Let $n\geq 1$ an integer. Let $f\in L^1(\mathbb{R}^n)$ be an integrable function. Then its Fourier transform $\widehat{f}$ is defined as $$\widehat{f}(\xi)= \int_{\mathbb{R}^n} f(x) e^{-2\pi i x\cdot \xi} dx,$$ where $\cdot$ denotes the scalar product.
The Fourier transform has many properties and there is an extensive theory about it. It is known that if $\widehat{f}$ integrates against polynomials then this implies that $f$ is differentiable up to some order.
My question is the following:
If $f$ is such that $\widehat{f}\in L^p(\mathbb{R}^n)$ for some $p>1$. Does this tell us anything about $f$ itself?
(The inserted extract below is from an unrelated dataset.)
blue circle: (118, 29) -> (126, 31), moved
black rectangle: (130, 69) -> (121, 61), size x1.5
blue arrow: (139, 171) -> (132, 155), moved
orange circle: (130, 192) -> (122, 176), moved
Like for instance if $f$ is bounded, continuous or any other thing?
Thanks a lot! :)
From the Hausdorff-Young inequality, we know that $\mathcal {F} : L^p \to L^{p'} $ is bounded for $1\leq p \leq 2$. It is easy to see that the same holds for the inverse Fourier transform.
Hence, if $\hat {f} \in L^p $ for some $1\leq p \leq 2$, then $f =\mathcal {F}^{-1}\hat {f } \in L^{p'} $.